Issue date: 2/12/07 Section: Science & Technology
Washtenaw Community College's cyber defense team will be participating in the Michigan/Ohio Collegiate Cyber Defense Competition on Feb. 16-18. The event will be hosted at Eastern Michigan University, and is the first collegiate cyber defense competition for the states of Michigan and Ohio.

The competition involves seven schools, including WCC. Each team will have eight students who will build a network that supplies specified services and simultaneously defend it from professional hackers brought in for the competition from the Cyber Adversary Research Center.

The team has been preparing for months. Last November the team visited West Point Military Academy in New York for a day of cyber training. This not only educated the team more on cyber defense, but it also allowed the team to get to know each other better, said James Lewis, the competition director.

The team has also been preparing for the upcoming event by repeatedly building the network that the contest requires them to construct and ultimately defend. Prior to and during the building up of the network, all teams must defend their network from the professional hackers. To prepare for this aspect of the competition the team has been trying to break into the network they have built. Doing this allows the team to prepare defenses against the vulnerabilities they find, thus decreasing the chance that hackers will break in through that specific weak spot.

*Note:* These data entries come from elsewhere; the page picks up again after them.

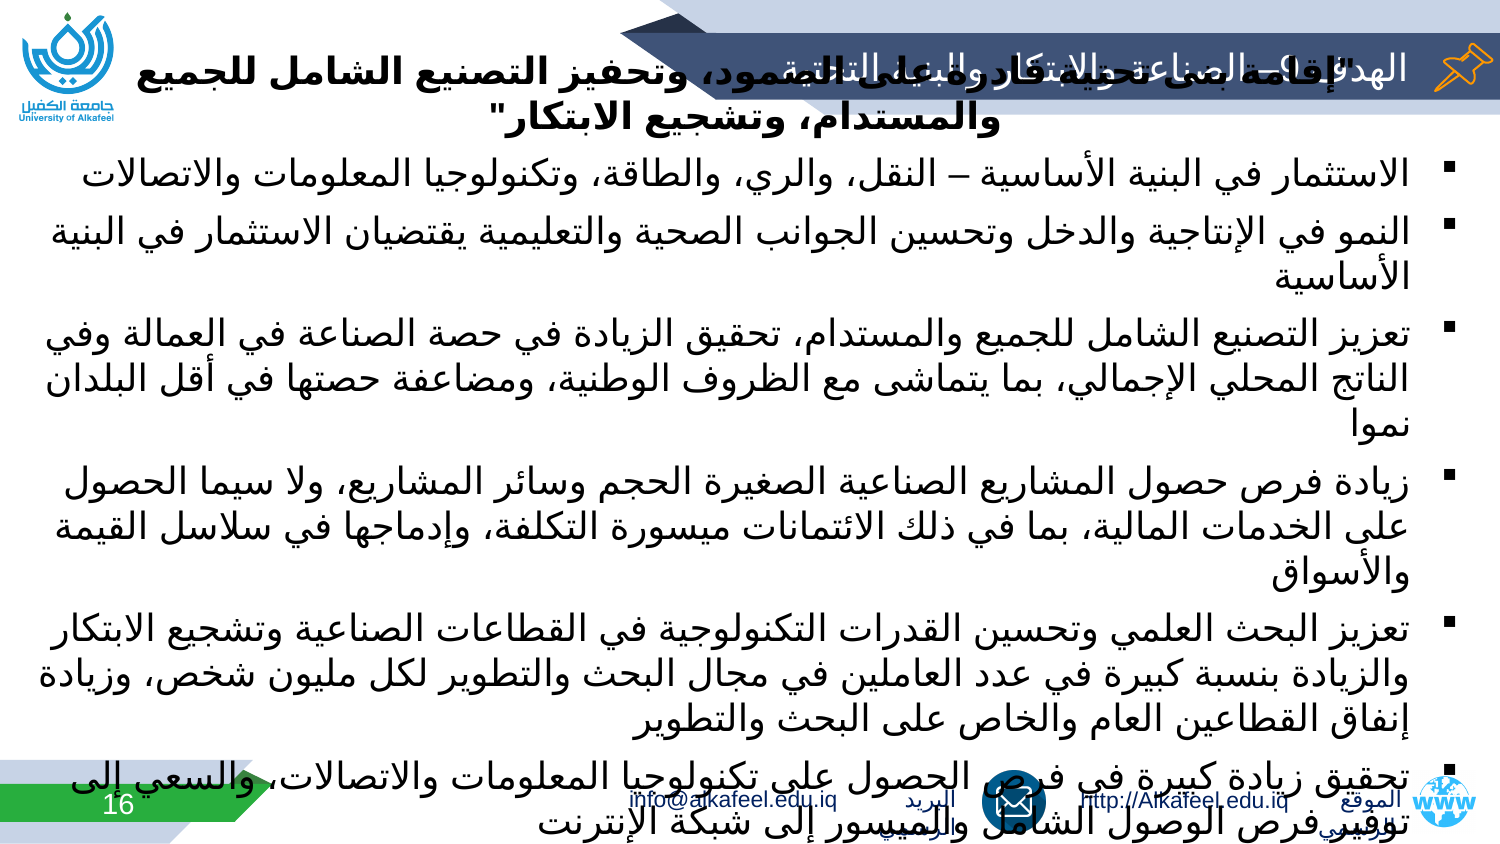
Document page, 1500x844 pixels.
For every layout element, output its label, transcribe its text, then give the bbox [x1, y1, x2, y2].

slide_number 16 [2, 784, 235, 822]
title الهدف 9– الصناعة والابتكار والبنية التحتية [715, 32, 1424, 100]
picture [982, 770, 1046, 833]
picture [1412, 770, 1476, 834]
picture [7, 8, 124, 129]
list "إقامة بنى تحتية قادرة على الصمود، وتحفيز التصنيع الشامل للجميع والمستدام، وتشجيع الابتكار" الاستثمار في البنية الأساسية – النقل، والري، والطاقة، وتكنولوجيا المعلومات والاتصالات النمو في الإنتاجية والدخل وتحسين الجوانب الصحية والتعليمية يقتضيان الاستثمار في البنية الأساسية تعزيز التصنيع الشامل للجميع والمستدام، تحقيق الزيادة في حصة الصناعة في العمالة وفي الناتج المحلي الإجمالي، بما يتماشى مع الظروف الوطنية، ومضاعفة حصتها في أقل البلدان نموا زيادة فرص حصول المشاريع الصناعية الصغيرة الحجم وسائر المشاريع، ولا سيما الحصول على الخدمات المالية، بما في ذلك الائتمانات ميسورة التكلفة، وإدماجها في سلاسل القيمة والأسواق تعزيز البحث العلمي وتحسين القدرات التكنولوجية في القطاعات الصناعية وتشجيع الابتكار والزيادة بنسبة كبيرة في عدد العاملين في مجال البحث والتطوير لكل مليون شخص، وزيادة إنفاق القطاعين العام والخاص على البحث والتطوير تحقيق زيادة كبيرة في فرص الحصول على تكنولوجيا المعلومات والاتصالات، والسعي إلى توفير فرص الوصول الشامل والميسور إلى شبكة الإنترنت [17, 128, 1486, 760]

"I think the team's come together really well. The closer we get, the more refined they become," said Lewis. "These guys can build a fully functional network from scratch, configure... and test it in less than five hours, and if hacked, recover in a matter of minutes."

This competition is already much different from others of its kind. Not only because of requirements to build a network, as opposed to other competitions that have a network set up prior to the event that students defend, but also because the rules are different. The rules to be used at this competition have been established under international standards and have been approved in four other countries, said Lewis.